How to diffuse a holiday dinnertime argument


HOUSTON – With all the excitement of Thanksgiving and the upcoming holiday season, there can still be some anxiety.

Getting everything together and bringing family from near and far in the same room for extended periods, can trigger and provoke mixed feelings.

We spoke with expert Dr. Denise Rashti on ways to help prevent dinnertime conflict and make the most of the holiday season this year with your family.

Do you see an increase in business or patient visits before the thanksgiving holiday? Why do you believe some patients might need more care during the holiday season?

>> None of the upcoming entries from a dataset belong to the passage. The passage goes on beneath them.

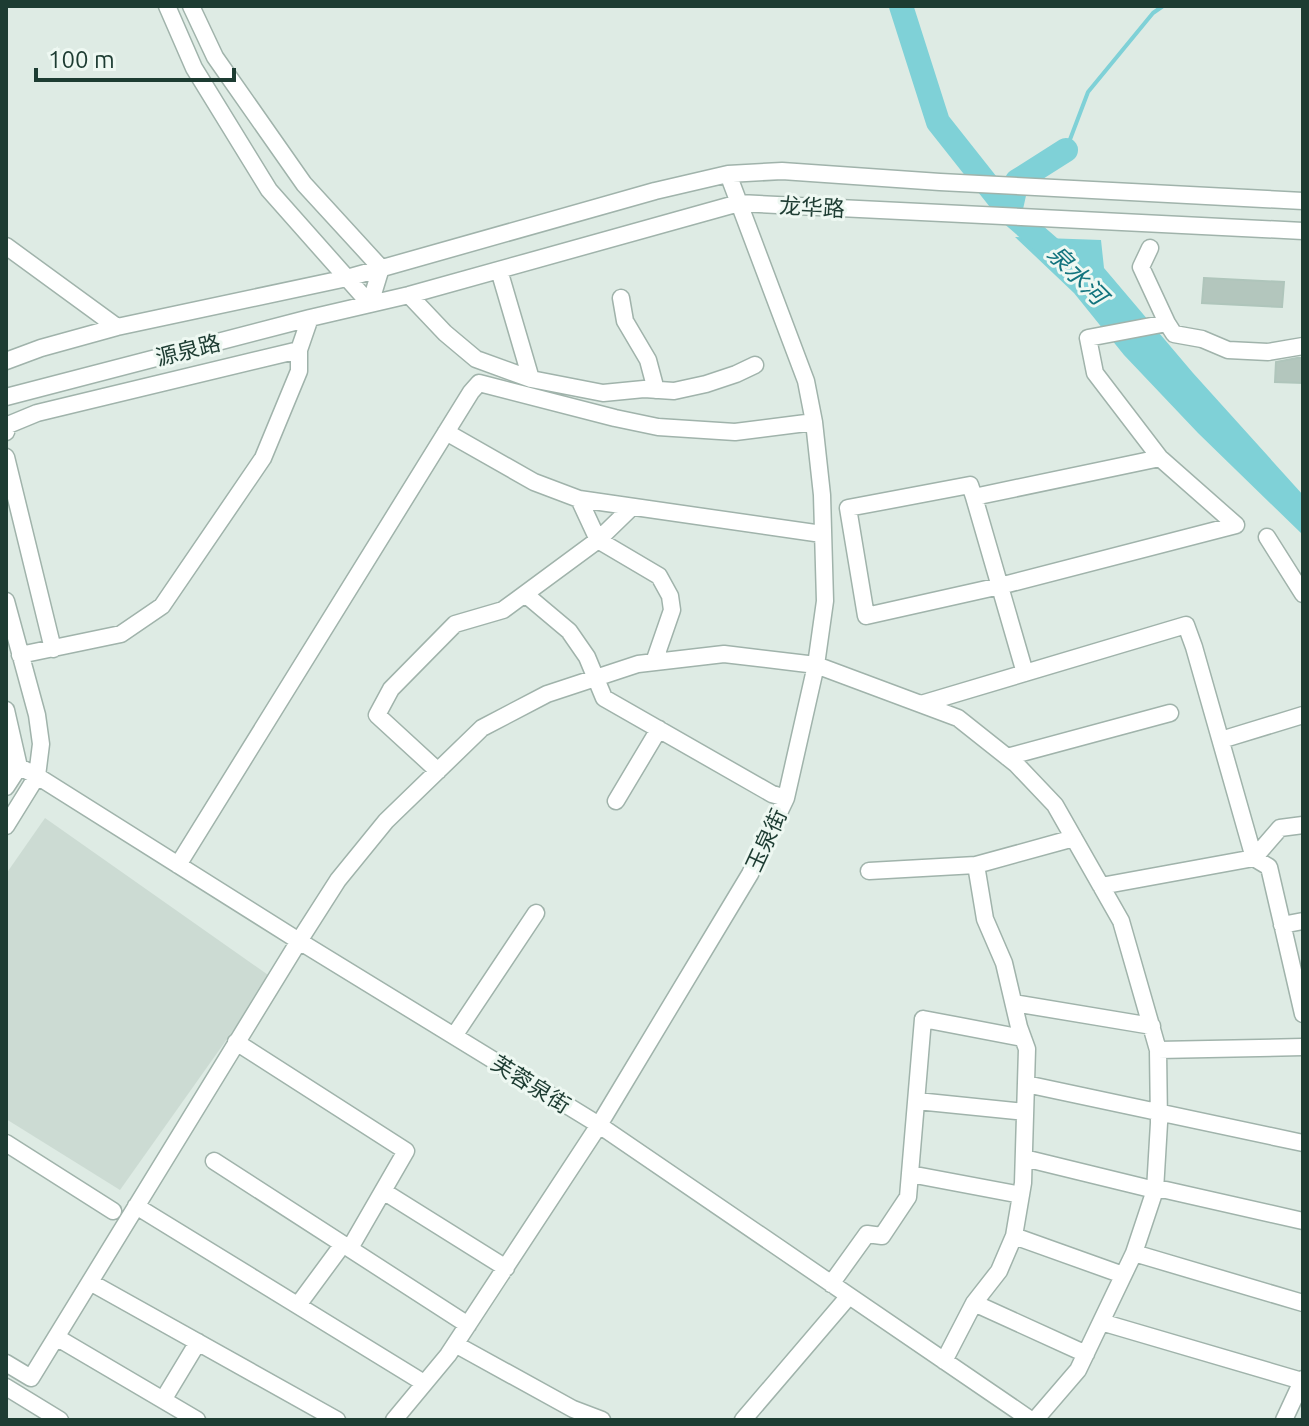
<svg xmlns="http://www.w3.org/2000/svg" width="1309" height="1426" font-family="Ubuntu,'Noto Sans SC',sans-serif">
	<style>
		.built { fill: #ccdbd3 }
		.water { fill: #7fd1d7 }
		.lines { fill: none; stroke-linecap: round; stroke-linejoin: round }
		.stream { stroke: #7fd1d7; stroke-width: 4 }
		.river { stroke: #7fd1d7; stroke-width: 24 }
		.building { fill: #b3c6bd; stroke: #afc5bb; stroke-width: 2 }
		.minor-casing { stroke: #a0b3ab; stroke-width: 19 }
		.minor { stroke: #fff; stroke-width: 16 }
		.labels { text-anchor: middle; stroke-width: 6; stroke-linejoin: round; paint-order: stroke }
		.street-label { font-size: 22px; fill: #1d3c32; stroke: #eef8f2 }
		.water-label { font-size: 24px; font-style: italic; fill: #12747e; stroke: #eef8f2 }
	</style>
	<rect width="100%" height="100%" fill="#deebe4"/>
	<path class="built" d="M45 818 271 977 120 1190 6 1119V874Z"/>
	<path class="water" d="M1015 237 1101 240 1104 268 1193 373 1303 495V535L1198 433 1124 355 1074 293Z"/>
	<g class="lines">
		<path class="stream" d="M1066 150 1088 92 1153 13 1163 6"/>
		<path class="river" d="M901 6 938 122 1010 213 1064 260
			M1011 208 1017 181 1066 150"/>
	</g>
	<path class="building" d="M1204 278 1284 282 1282 307 1202 303Z
		M1297 358H1303V383L1275 382 1276 362Z"/>
	<g class="lines">
		<g class="minor-casing">
			<path id="minor" d="M167 6 194 68 269 190 370 304
				M191 6 215 57 304 184 381 268 370 304
				M6 246 117 327
				M1150 248 1141 267 1167 323 1174 334 1202 339 1228 350 1268 352 1303 346
				M499 270 531 379
				M409 295 445 333 476 359 531 379 603 393 644 389 674 391 706 384 736 374 755 365
				M621 298 625 321 648 360 656 390
				M1167 323 1088 338 1095 373 1160 458 1236 525
				M6 361 41 348 117 327 347 278 655 191 728 174 782 171 940 182 1303 201
				M6 397 310 318 409 295 739 203 1303 231
				M6 432 8 425 37 413 299 350
				M446 432 534 482 579 499 822 534
				M6 457 53 649
				M974 497 1160 458
				M579 499 598 540 659 576 670 596 672 610 654 662
				M1267 537 1303 594
				M525 594 569 631 587 657 604 698 772 794 786 798
				M6 601 37 715 41 744 37 776 6 826
				M20 655 121 634 162 606 263 458 299 371V350L310 318
				M1025 673 974 497 970 485 848 508 866 616 1000 586 1236 525
				M921 704 1186 625 1194 647 1254 858 1269 867 1303 1014
				M6 710 19 767 6 787
				M1221 740 1303 715
				M1007 757 1170 713
				M6 760 37 776 299 941 599 1125 1031 1420
				M438 771 377 715 391 689 455 624 503 610 598 540 632 507
				M616 801 659 729
				M178 865 471 392 479 383 615 418 658 427 735 432 814 422
				M869 871 976 865 1074 838
				M1101 886 1254 858 1280 828 1303 825
				M1282 925 1303 921
				M1014 1003 1152 1026
				M454 1036 536 913
				M236 1042 406 1151 350 1248
				M1158 1050 1303 1047
				M1026 1084 1303 1143
				M917 1101 1025 1112
				M6 1143 113 1211
				M1024 1158 1155 1190H1166L1303 1221
				M214 1161 468 1325
				M910 1174 1021 1195
				M383 1191 506 1268
				M136 1206 424 1383
				M1014 1236 1123 1275
				M1134 1253 1303 1303
				M90 1282 337 1420
				M831 1284 867 1234 882 1236 908 1197 923 1019 1023 1038
				M974 1303 1086 1354
				M298 1305 343 1244
				M1101 1322 1302 1381
				M56 1337 197 1420
				M455 1344 573 1409 602 1420
				M944 1361 974 1303 999 1271 1014 1236 1023 1183 1027 1049 1019 1027 1004 963 985 919 976 865
				M6 1363 31 1378 299 941 338 880 386 821 482 728 547 694 638 664 724 654 816 665 958 718 1016 764 1055 805 1121 921 1158 1050 1159 1123 1155 1190 1134 1253 1078 1370 1035 1420
				M6 1387 60 1420
				M163 1400 198 1342
				M394 1420 448 1355 599 1125 750 874 786 798 816 665 825 601 822 495 814 422 806 381 728 174
				M743 1420 849 1296
				M1284 1420 1303 1379"/>
		</g>
		<use href="#minor" class="minor"/>
	</g>
	<g class="labels">
		<g class="street-label">
			<text transform="translate(812 207) rotate(3)" y="8">龙华路</text>
			<text transform="translate(188 350) rotate(-14)" y="8">源泉路</text>
			<text transform="translate(766 840) rotate(-65)" y="8">玉泉街</text>
			<text transform="translate(531 1084) rotate(32)" y="8">芙蓉泉街</text>
		</g>
		<g class="water-label">
			<text transform="translate(1077 275) rotate(45)" y="8">泉水河</text>
		</g>
	</g>
	<rect width="1309" height="1426" fill="none" stroke="#1d3c32" stroke-width="16"/>
	<path d="M36 68v12h198v-12" fill="none" stroke="#1d3c32" stroke-width="4"/>
	<text x="48" y="68" font-size="24" fill="#1d3c32" stroke="#eef8f2" stroke-width="6" paint-order="stroke">100 m</text>
</svg>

Patient visits go up as the holidays approach. The reason for the increase for mental health services increase for many reasons. First, a lot of people have a seasonal component. The increase in depression is well known in places like Alaska, the East Coast, and further north. However, the shorter days, even in Houston, can cause an increase in depression. The holidays in themselves can be difficult. For many, spending the holidays after losing loved ones causes a lot of pain. Even with time the memories can stir a lot of emotions. On the other hand, the holidays can be very stressful. People can have a hard time planning and getting things done. People feel they have to be happy at this time, and the family dynamics are challenging.

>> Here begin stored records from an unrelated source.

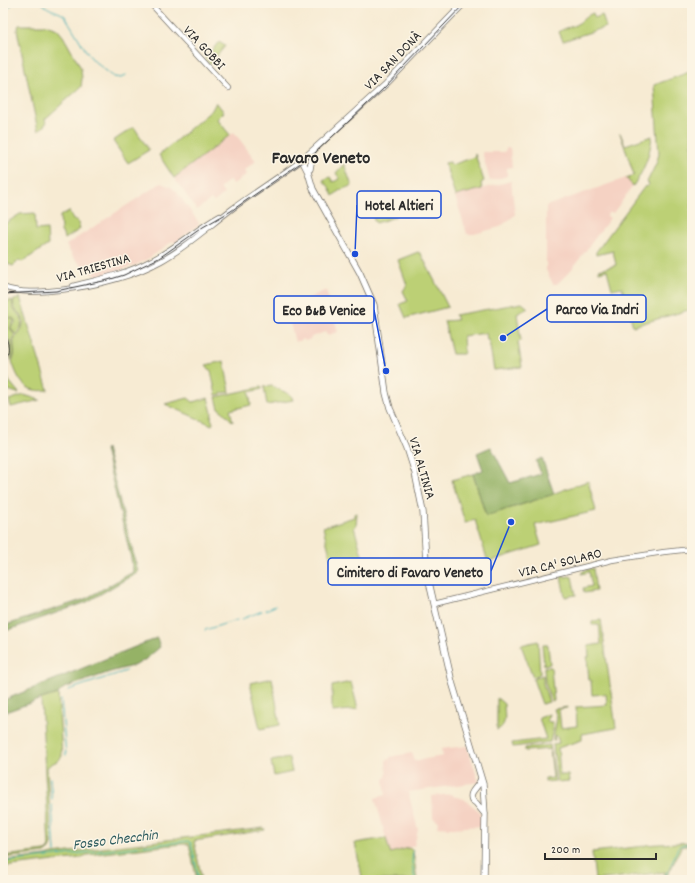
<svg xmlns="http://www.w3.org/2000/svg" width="695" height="883" viewBox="0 0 695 883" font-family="Dekko,sans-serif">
	<rect width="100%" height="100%" fill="#fcf5e5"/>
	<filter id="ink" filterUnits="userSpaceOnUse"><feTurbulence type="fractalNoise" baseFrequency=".025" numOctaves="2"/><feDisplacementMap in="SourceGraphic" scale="8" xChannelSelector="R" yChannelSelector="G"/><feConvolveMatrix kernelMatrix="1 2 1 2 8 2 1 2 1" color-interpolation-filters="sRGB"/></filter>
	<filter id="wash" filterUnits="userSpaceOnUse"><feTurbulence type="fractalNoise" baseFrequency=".012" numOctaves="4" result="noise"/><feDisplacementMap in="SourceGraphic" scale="16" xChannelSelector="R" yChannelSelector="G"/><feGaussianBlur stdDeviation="0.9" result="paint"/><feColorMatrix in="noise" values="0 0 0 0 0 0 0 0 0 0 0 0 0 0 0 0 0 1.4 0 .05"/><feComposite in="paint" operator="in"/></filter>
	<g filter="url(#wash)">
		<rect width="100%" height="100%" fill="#f7ebd3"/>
		<path fill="#f5d2c3" d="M234,132L256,161L244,170L247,174L233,184L230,180L220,188L224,194L214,202L211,199L197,210L174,178Z
			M507,148H510L512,167L507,168V176L490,181L482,152H504Z
			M626,178L633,186L613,213H608L607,216L610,218L572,269L557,284H553L546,270V206Z
			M511,181L515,215L500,227L474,234H467L455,196Z
			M161,183L171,187L176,191L199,223L198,225L175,243L173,241L149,258L136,265L105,275L97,276L87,271L73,257L66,245Z
			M326,290L338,332L327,335L325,332L311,337V339L305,341L304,339L295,342L286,308Z
			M467,746L479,782L408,792L418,830L414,846L390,853L375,798L386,795L384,780L387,775L386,760L390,759V757L412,753L414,761L443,756L441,749Z
			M453,794V796L464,799L478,810L480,813L481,826L452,828L437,827L438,821L433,818L432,796Z"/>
		<path fill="#bcd074" stroke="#747e50" d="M593,13L595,18L602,15L606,27L563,41L559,32C565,27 571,28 577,24C583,21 585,16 593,13Z
			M19,25H46L57,29L63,36L81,68L82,79L81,87L45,119L46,124L38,131L17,30Z
			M219,42L225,46L210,64L205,58Z
			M692,71V309L633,326L622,287L612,289L607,270L599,272V270L616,265L613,251L596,255V252L645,186L647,187L649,184L647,182L656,164L659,154L654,85Z
			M216,102L224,112L217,119L230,135L174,178L159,155L212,110Z
			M134,127L149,150L128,163L113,141Z
			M620,133L625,145L652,136C650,155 644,171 633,186L626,178L634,175Z
			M475,154L484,181L481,183L482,189L455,196L445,163L450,162L451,165L475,157Z
			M344,164L352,186L340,190L333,196L329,187L323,180L330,177L333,182L340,179L336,173Z
			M385,197L395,217L376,223L366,205Z
			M69,211L73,220H77L80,229L65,239L61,231L60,216Z
			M35,213L36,230L47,229L48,245L22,262L19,260L13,266L3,262V225L20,214Z
			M418,252L421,254L448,307L406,318L400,304L408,301L403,291L407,285L398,260Z
			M19,297H20L48,390C25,394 18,380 12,361C17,354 13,348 14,340C19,332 26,327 22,316C17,311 12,309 14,300L19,299Z
			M12,300L13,308L20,316L22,319L21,327L16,335L11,328L15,323V320L13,318H9L13,319L14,321L10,328L15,336L12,341C13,348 16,353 11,360V347L3,323V307L7,302Z
			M522,303L528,308L517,314L521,341L518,342L522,367L494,370L489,341L487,340L486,333L463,336L464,352L463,354H452L444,321L457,320L455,315Z
			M224,361L230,392L221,393V394L216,395L211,371L206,365Z
			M3,365L9,381L19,393H17L3,388Z
			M272,386L291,395L293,400L267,405L264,387Z
			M261,387L262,389L249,392L251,405L230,410L233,422C228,418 225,412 219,409L216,397Z
			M24,395L40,400L11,407L9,400Z
			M188,398L193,402L208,398L212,413L211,418L213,423L212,425L165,404Z
			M473,474L486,516L527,503L588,481L596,511L535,525L541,545L488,562L475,520L465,523L452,480Z
			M357,513L356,526L354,527L366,569L336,579L323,527L354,517V514Z
			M593,568L596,591L584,593L583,588L592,586L589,572L581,574L583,571Z
			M564,575L565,577L569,576L572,577L576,595L565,597L561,576Z
			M601,620L616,728L582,734V740L558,748L560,775H568L569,781L557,782L553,744L559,743L557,736H554L555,740H553L557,717L554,709L568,707V708L559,709L561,728L577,726L576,707L607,705L606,694L592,695L591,680H589L587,657H589L588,646L601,644L599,625H592V621Z
			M538,641L540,674L533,677L521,645Z
			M542,645H548L550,664L544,665Z
			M544,667H551L554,701H551L545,683Z
			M543,675V683L549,702L542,704L533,679Z
			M272,678L280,725L260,729L250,683Z
			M351,682L358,709L332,712V686Z
			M58,694L62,756C59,763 50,762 47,768L52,844L50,849L45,853L3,858V856L45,851L48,850L49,847L41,699Z
			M497,698L504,704C504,714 508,725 497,730Z
			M549,714L547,720L549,722H552L553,730L550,742L513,747L512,743L546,739L539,718Z
			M550,745L555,781L545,782V779L553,778L550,749L525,751V748Z
			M289,758L292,772L274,776L271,761Z
			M264,828L265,830L194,841L202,880H197L189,844H181L87,855L80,858L3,867V861L46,856L53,854Z
			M386,838L390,853L409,848L413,851L417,880H344L362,877L355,843Z
			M692,842V844L681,847L671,869L664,880H660L666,872L595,880L592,852L645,846V845Z"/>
		<path fill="#95b266" stroke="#606e48" d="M491,447L510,483L541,474L536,461L542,458L554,494L486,516L473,474L483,470L477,453Z
			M106,448L138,572L87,602L3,632V626L85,599L133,572L131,558L105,450Z
			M157,638L160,647L146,659L136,665L110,672L64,688L58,694L41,699L3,713V708L6,706L4,700Z"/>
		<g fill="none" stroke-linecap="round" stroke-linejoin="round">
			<path stroke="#39abb2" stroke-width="1" d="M42,3C49,11 57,10 65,16L88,54L95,62L114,77L121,78L126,75
				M3,8L9,7L14,3
				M266,610L275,606
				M242,619L262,611
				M205,630L237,620
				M68,690L126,671
				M61,700L66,755
				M50,778L52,799
				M52,805L55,852
				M413,851L412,863L415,880
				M3,862L188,841L191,843L199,880
				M358,880H366
				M662,880L670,868L678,847L682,845L692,843"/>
		</g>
	</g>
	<g filter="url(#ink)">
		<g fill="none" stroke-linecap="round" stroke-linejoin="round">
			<g stroke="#726e66" stroke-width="6">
				<path id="minor" d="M150,3L228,88
					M73,286C100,279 126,274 150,261C175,249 196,229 220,216
					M3,287C23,294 39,292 60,290C95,286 130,278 161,261C187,247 209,226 232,209C255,192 279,177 302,160
					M434,604L612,560L664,552L692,549"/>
			</g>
			<g stroke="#726e66" stroke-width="7">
				<path id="major" d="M464,3L386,84L302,160L308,172L313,189L360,273L374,305L386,393L390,408L407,448L415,473L423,512L426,561L429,582L452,682L483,784L485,815L484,880
					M310,169L313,151
					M481,778C479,788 468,791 472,800L476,803L485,814"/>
			</g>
			<use href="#minor" stroke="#fff" stroke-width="4.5"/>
			<use href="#major" stroke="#fff" stroke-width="5.5"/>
			<path stroke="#2b2b2b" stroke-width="1" d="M3,294L56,291L108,280L124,275L159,258L203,227L231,211L315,153L383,89L465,3
				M3,329C6,339 14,352 3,358"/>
		</g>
	</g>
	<g text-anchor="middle" stroke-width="3" stroke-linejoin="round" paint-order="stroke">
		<g font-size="14" fill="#2b2b2b" stroke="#fcf5e5">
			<text transform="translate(205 47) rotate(47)" y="5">VIA GOBBI</text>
			<text transform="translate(392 60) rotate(-46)" y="5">VIA SAN DONÀ</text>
			<text transform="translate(93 267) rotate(-16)" y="5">VIA TRIESTINA</text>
			<text transform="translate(423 468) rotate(74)" y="5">VIA ALTINIA</text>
			<text transform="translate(560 562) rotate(-14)" y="5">VIA CA' SOLARO</text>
		</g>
		<g font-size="15" font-style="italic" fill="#315e61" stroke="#fcf5e5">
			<text transform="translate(115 839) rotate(-7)" y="5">Fosso Checchin</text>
		</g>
		<g font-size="18" font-weight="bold" fill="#2b2b2b" stroke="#fcf5e5">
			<text x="321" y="163">Favaro Veneto</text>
		</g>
	</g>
	<path fill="none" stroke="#1d4ed8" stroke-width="1.5" d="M355 254L357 205M503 338L547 309M386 371L374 310M511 522L491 571"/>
	<g fill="#1d4ed8" stroke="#fcf5e5" stroke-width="1.5">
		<circle cx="355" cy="254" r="4"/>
		<circle cx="503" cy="338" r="4"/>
		<circle cx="386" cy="371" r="4"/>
		<circle cx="511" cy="522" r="4"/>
	</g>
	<g fill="#fcf5e5" stroke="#1d4ed8" stroke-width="1.5">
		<rect x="357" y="191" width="84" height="27" rx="4"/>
		<rect x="547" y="295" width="99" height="27" rx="4"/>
		<rect x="274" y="296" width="100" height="27" rx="4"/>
		<rect x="328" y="558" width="163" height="27" rx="4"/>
	</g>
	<g font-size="15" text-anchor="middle" font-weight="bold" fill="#2b2b2b">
		<text x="399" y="210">Hotel Altieri</text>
		<text x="597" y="314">Parco Via Indri</text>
		<text x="324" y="315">Eco B&amp;B Venice</text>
		<text x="410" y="577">Cimitero di Favaro Veneto</text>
	</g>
	<rect width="695" height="883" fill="none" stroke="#fcf5e5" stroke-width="16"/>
	<path d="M545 853v6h111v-6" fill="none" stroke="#2b2b2b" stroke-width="2"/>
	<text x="551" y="853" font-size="12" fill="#2b2b2b" stroke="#fcf5e5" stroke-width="3" paint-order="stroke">200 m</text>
</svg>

What would the best strategy to diffuse a holiday dinnertime argument with Thanksgiving and Christmas approaching?

The best strategy in dealing with the holidays is to be proactive before the gatherings actually happen. If someone can only tolerate a certain amount of time with individuals, then should only spend that amount with them. Let the family know when s/he will be present and for how long. If certain individuals always cause difficulties, try to sit and stay away from them during the gathering. Before attending, think about scenarios that may occur so awareness is already at the forefront and strategies are already worked out. Remember, to stay away from heated topics in general like politics, but also topics that are family-specific. If all the proactive work has not helped to prevent a situation, then the key is to disengage. When conversation starts to heat up, take a time-out. People do not outgrow time out, but call it by a different name. Take the time out as early as possible. Prevention is always the best strategy.

About Dr. Rashti

Dr. Rashti is a board-certified adult psychiatrist in private practice for almost 20 years. She finished her medical training in July of 2000, at Baylor College of Medicine in The Texas Medical Center. She also completed postgraduate Study in Psychodynamic Psychotherapy at the Houston-Galveston Psychoanalytic Institute in July 2000. She specializes in psychopharmacology and psychotherapy and has a special interest in mood disorders, anxiety disorders, and women’s issues.